Establish how many lines below contain the string "НАТО". Respond with that number alone.

Collected data entries

····················

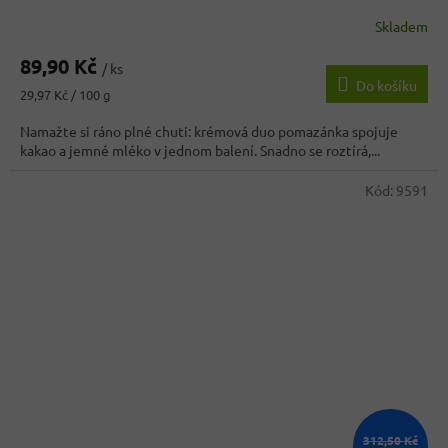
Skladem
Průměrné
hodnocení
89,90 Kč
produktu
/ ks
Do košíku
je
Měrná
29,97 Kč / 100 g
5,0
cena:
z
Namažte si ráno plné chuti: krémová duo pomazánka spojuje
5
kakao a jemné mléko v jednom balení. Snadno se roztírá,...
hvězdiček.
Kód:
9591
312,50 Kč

····················

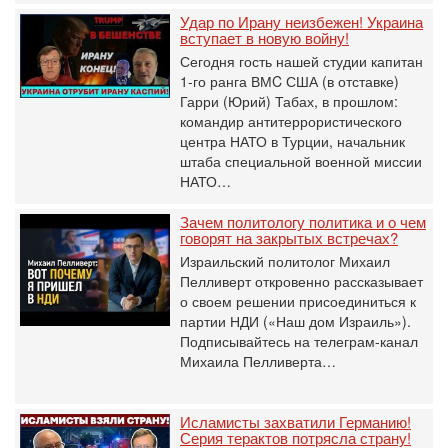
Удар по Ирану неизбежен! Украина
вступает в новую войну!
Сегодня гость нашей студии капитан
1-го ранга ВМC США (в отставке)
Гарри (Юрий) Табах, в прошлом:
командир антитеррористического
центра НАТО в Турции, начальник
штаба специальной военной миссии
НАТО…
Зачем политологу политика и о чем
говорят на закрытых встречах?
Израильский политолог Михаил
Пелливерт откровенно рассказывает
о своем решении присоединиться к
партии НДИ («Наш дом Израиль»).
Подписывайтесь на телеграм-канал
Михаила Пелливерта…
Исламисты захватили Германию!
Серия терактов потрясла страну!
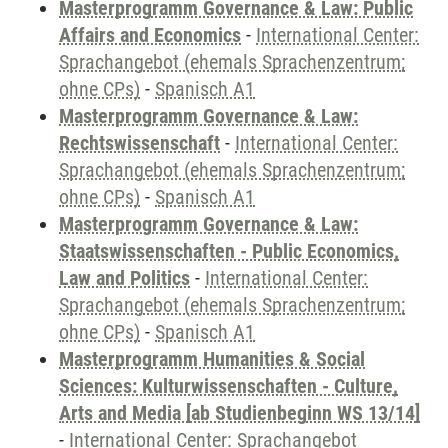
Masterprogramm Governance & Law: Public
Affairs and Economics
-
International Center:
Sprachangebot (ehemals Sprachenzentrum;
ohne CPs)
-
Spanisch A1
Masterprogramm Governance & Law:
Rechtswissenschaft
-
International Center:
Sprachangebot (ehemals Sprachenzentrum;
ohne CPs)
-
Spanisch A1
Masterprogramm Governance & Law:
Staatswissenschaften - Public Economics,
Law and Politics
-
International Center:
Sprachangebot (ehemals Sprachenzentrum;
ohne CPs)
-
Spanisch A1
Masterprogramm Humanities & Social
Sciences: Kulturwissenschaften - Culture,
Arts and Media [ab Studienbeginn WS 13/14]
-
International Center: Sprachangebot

····················

* **WRITTEN REPLY**:
2